Kalau kondisi lapar bikin marah tadi disebut hangry, tahap kekenyangan sampai bego ngantuk ini dinamakan food coma. Dalam dunia medis, nama kerennya adalah postprandial somnolence. Dua kata ini berarti “setelah makan” dan “merasa ngantuk”.

Lah, nama medisnya aja udah nyebut “ngantuk”, jadi jelas hal ini adalah sahih secara keilmuan, Gaes!

Secara sains, hal ini dimulai sejak mulutmu mengunyah makanan. Perut bakal menghasilkan hormon gastrin yang bertugas mendorong produksi cairan untuk menghancurkan makanan di dalam perut. Setelah hancur, sisa makanan ini pun pergi ke usus kecil, bersamaan dengan keluarnya insulin dari pankreas yang tujuannya untuk menyerap glukosa. Tak lupa, glukosa juga mengirimkan asam amino dan triptofan ke otak.

Sebentar, sampai di sini, fokusmu masih utuh, kan? Wkwk.

Baiklah, mari kita lanjut~

Masuknya triptofan ke dalam otak, menimbulkan sensasi yang berkepanjangan. Mula-mula, ia akan mengubah dirinya menjadi serotonin, yaitu hormon yang akan mendorongmu untuk merasa senang. Setelah itu, ia menjelma sebagai melatonin yang akan membuatmu merasa ngantuk.

Duh, bayangkan: pertama-tama, kamu dibikin senang, eh habis itu malah jadi ngantuk. Tapi sialnya, glukosa yang tadi diserap ke seluruh tubuh pun lantas menutup sel otak neuron orexin yang dampaknya justru bertolak belakang, yaitu membuatmu melek dan terjaga.

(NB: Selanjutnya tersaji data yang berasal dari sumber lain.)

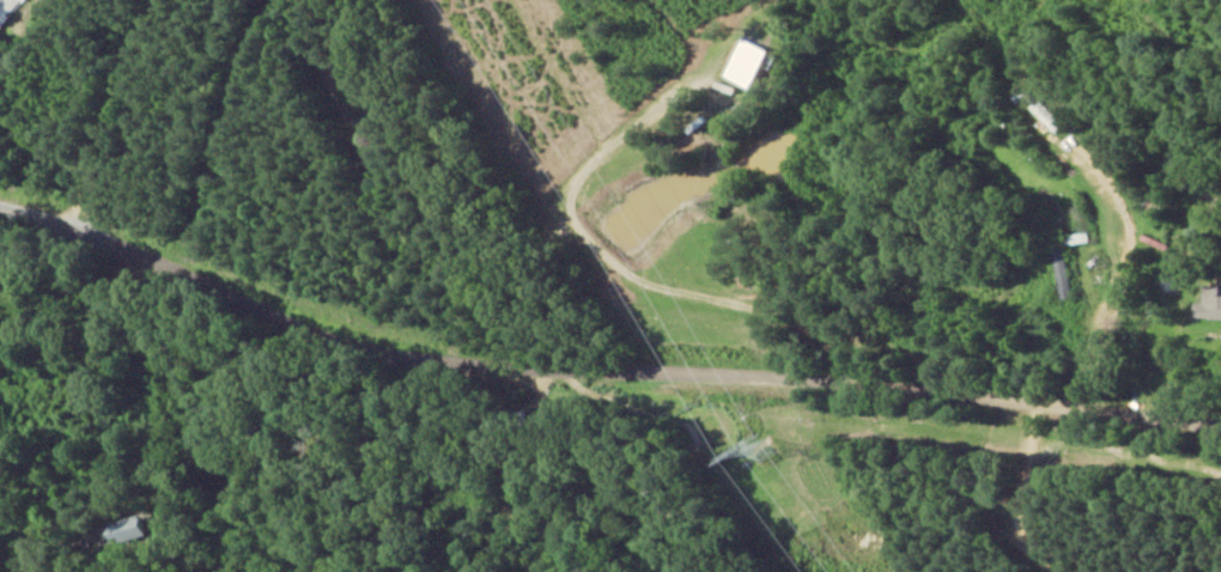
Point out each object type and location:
building: (10, 9)
building: (741, 64)
road: (34, 142)
road: (388, 203)
building: (1058, 270)
building: (1208, 303)
road: (598, 423)
power tower: (760, 445)
road: (735, 502)
building: (126, 532)

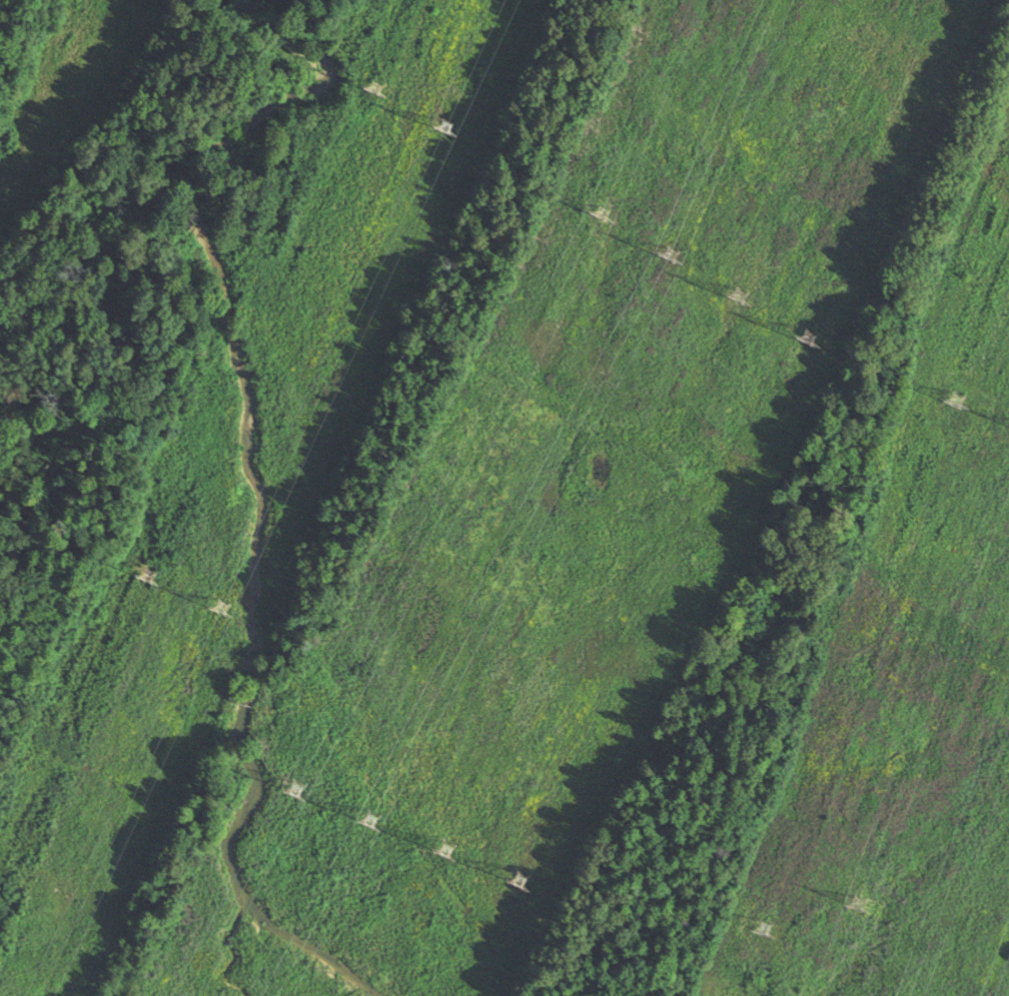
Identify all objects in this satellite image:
power tower: (375, 89)
power tower: (444, 128)
power tower: (600, 213)
power tower: (669, 255)
power tower: (743, 319)
power tower: (809, 339)
power tower: (953, 400)
power tower: (147, 575)
power tower: (219, 606)
power tower: (293, 790)
power tower: (369, 819)
power tower: (447, 872)
power tower: (521, 878)
power tower: (859, 906)
power tower: (761, 928)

Hadeeeeh, maunya apa, sih, buh, tubuh???

Kondisi lapar bikin marah dan kenyang bikin ngantuk ini sering disederhanakan sengan istilah “lapar galak, kenyang bego” yang kerap jadi bahan tertawaan kita semua. Ya, gimana lagi, hidup itu memang kompleks banget kok: malas makan bukannya bakal membuat kita kurusan—ia justru akan mengajak kita menjadi manusia pemarah yang menyebalkan, sementara kenyang juga tak akan serta merta membuat kita anteng—ia malah mendorong kita ke perasaan ngantuk dan malas yang kian mengganggu.

Ya, ya, ya, hidup memang sebercanda itu, Saudara-saudara. Mungkin itulah sebabnya warung-warung makan dibuka di mana-mana—biar kamu nggak tiba-tiba kumat dan marah-marah di tengah jalan kayak orang kesurupan.

Aduh, aduh, sebentar—mendadak kepala saya migrain lagi. Udah, ah, saya tutup aja tulisan ini sebelum saya meledak karena belum makan dari kemarin malam. Bhay!